┌──
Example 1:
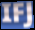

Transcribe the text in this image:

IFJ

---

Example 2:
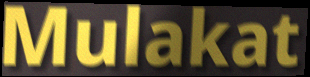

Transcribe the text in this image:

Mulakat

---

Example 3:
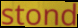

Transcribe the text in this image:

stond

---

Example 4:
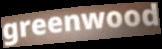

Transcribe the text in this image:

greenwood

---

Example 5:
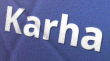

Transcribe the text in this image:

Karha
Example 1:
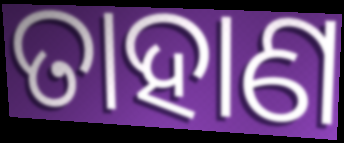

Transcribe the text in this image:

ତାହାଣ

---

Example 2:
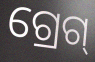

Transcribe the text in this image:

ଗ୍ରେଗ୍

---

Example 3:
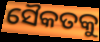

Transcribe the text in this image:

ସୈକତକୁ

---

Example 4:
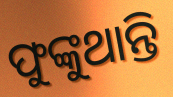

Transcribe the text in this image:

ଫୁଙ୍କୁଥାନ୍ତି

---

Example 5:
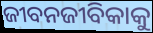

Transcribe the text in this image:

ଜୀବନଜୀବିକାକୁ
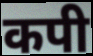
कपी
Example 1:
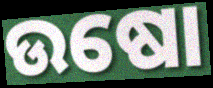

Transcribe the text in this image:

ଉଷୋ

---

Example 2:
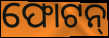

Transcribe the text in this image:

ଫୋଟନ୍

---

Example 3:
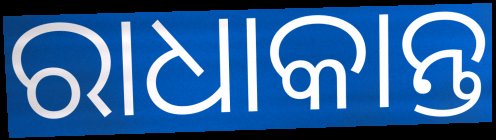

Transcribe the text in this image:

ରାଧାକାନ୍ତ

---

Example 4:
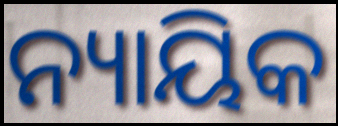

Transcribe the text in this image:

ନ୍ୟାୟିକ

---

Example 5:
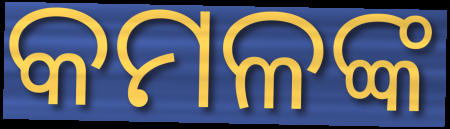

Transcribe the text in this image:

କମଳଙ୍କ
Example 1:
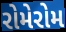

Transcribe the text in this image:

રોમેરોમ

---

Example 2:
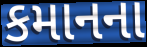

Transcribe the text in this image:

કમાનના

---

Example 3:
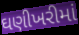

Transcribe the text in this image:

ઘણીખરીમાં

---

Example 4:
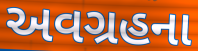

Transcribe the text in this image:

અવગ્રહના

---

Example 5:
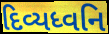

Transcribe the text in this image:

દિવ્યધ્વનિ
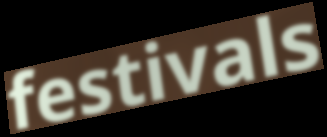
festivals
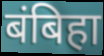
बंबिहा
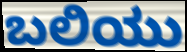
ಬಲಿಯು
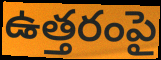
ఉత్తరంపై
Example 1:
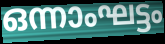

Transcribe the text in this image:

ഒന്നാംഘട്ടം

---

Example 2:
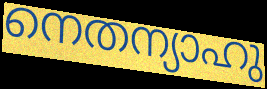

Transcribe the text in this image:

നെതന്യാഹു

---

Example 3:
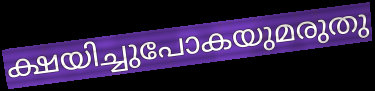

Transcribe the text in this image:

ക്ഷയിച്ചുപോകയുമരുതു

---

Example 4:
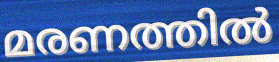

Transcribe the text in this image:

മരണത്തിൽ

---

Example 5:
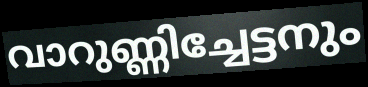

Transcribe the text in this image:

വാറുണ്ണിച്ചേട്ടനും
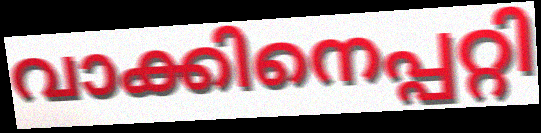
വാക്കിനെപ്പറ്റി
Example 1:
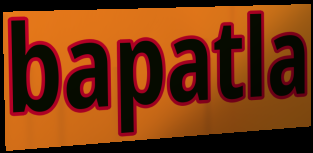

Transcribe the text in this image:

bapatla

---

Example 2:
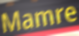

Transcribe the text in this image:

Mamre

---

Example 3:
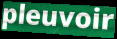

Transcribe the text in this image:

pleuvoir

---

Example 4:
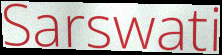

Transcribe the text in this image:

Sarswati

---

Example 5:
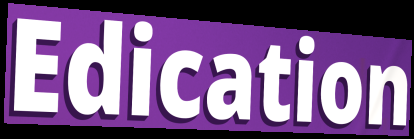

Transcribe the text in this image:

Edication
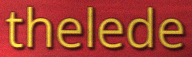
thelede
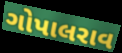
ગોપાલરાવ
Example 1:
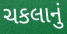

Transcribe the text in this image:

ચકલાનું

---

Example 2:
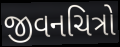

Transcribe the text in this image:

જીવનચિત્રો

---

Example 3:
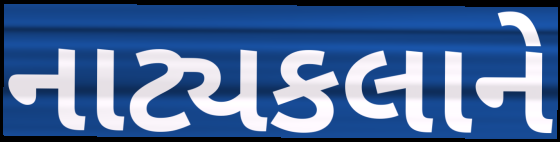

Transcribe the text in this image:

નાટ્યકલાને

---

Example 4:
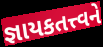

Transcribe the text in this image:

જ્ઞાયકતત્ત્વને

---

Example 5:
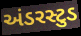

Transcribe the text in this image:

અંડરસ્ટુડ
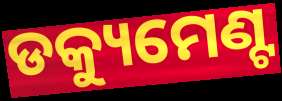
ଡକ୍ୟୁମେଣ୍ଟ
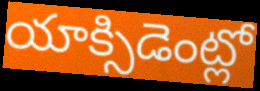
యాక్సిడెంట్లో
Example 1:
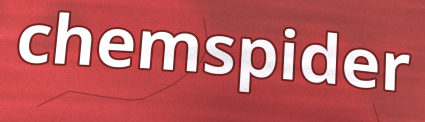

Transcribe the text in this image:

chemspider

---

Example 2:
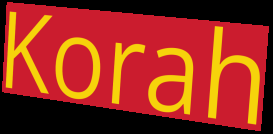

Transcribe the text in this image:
└──
TASK TO COMPLETE: Render all of the lines above as a numbered list, skipping any blank lines. Leave the pictures out of your answer.

EXPECTED OUTPUT:
1. Example 1:
2. Transcribe the text in this image:
3. IFJ
4. ---
5. Example 2:
6. Transcribe the text in this image:
7. Mulakat
8. ---
9. Example 3:
10. Transcribe the text in this image:
11. stond
12. ---
13. Example 4:
14. Transcribe the text in this image:
15. greenwood
16. ---
17. Example 5:
18. Transcribe the text in this image:
19. Karha
20. Example 1:
21. Transcribe the text in this image:
22. ତାହାଣ
23. ---
24. Example 2:
25. Transcribe the text in this image:
26. ଗ୍ରେଗ୍
27. ---
28. Example 3:
29. Transcribe the text in this image:
30. ସୈକତକୁ
31. ---
32. Example 4:
33. Transcribe the text in this image:
34. ଫୁଙ୍କୁଥାନ୍ତି
35. ---
36. Example 5:
37. Transcribe the text in this image:
38. ଜୀବନଜୀବିକାକୁ
39. कपी
40. Example 1:
41. Transcribe the text in this image:
42. ଉଷୋ
43. ---
44. Example 2:
45. Transcribe the text in this image:
46. ଫୋଟନ୍
47. ---
48. Example 3:
49. Transcribe the text in this image:
50. ରାଧାକାନ୍ତ
51. ---
52. Example 4:
53. Transcribe the text in this image:
54. ନ୍ୟାୟିକ
55. ---
56. Example 5:
57. Transcribe the text in this image:
58. କମଳଙ୍କ
59. Example 1:
60. Transcribe the text in this image:
61. રોમેરોમ
62. ---
63. Example 2:
64. Transcribe the text in this image:
65. કમાનના
66. ---
67. Example 3:
68. Transcribe the text in this image:
69. ઘણીખરીમાં
70. ---
71. Example 4:
72. Transcribe the text in this image:
73. અવગ્રહના
74. ---
75. Example 5:
76. Transcribe the text in this image:
77. દિવ્યધ્વનિ
78. festivals
79. बंबिहा
80. ಬಲಿಯು
81. ఉత్తరంపై
82. Example 1:
83. Transcribe the text in this image:
84. ഒന്നാംഘട്ടം
85. ---
86. Example 2:
87. Transcribe the text in this image:
88. നെതന്യാഹു
89. ---
90. Example 3:
91. Transcribe the text in this image:
92. ക്ഷയിച്ചുപോകയുമരുതു
93. ---
94. Example 4:
95. Transcribe the text in this image:
96. മരണത്തിൽ
97. ---
98. Example 5:
99. Transcribe the text in this image:
100. വാറുണ്ണിച്ചേട്ടനും
101. വാക്കിനെപ്പറ്റി
102. Example 1:
103. Transcribe the text in this image:
104. bapatla
105. ---
106. Example 2:
107. Transcribe the text in this image:
108. Mamre
109. ---
110. Example 3:
111. Transcribe the text in this image:
112. pleuvoir
113. ---
114. Example 4:
115. Transcribe the text in this image:
116. Sarswati
117. ---
118. Example 5:
119. Transcribe the text in this image:
120. Edication
121. thelede
122. ગોપાલરાવ
123. Example 1:
124. Transcribe the text in this image:
125. ચકલાનું
126. ---
127. Example 2:
128. Transcribe the text in this image:
129. જીવનચિત્રો
130. ---
131. Example 3:
132. Transcribe the text in this image:
133. નાટ્યકલાને
134. ---
135. Example 4:
136. Transcribe the text in this image:
137. જ્ઞાયકતત્ત્વને
138. ---
139. Example 5:
140. Transcribe the text in this image:
141. અંડરસ્ટુડ
142. ଡକ୍ୟୁମେଣ୍ଟ
143. యాక్సిడెంట్లో
144. Example 1:
145. Transcribe the text in this image:
146. chemspider
147. ---
148. Example 2:
149. Transcribe the text in this image:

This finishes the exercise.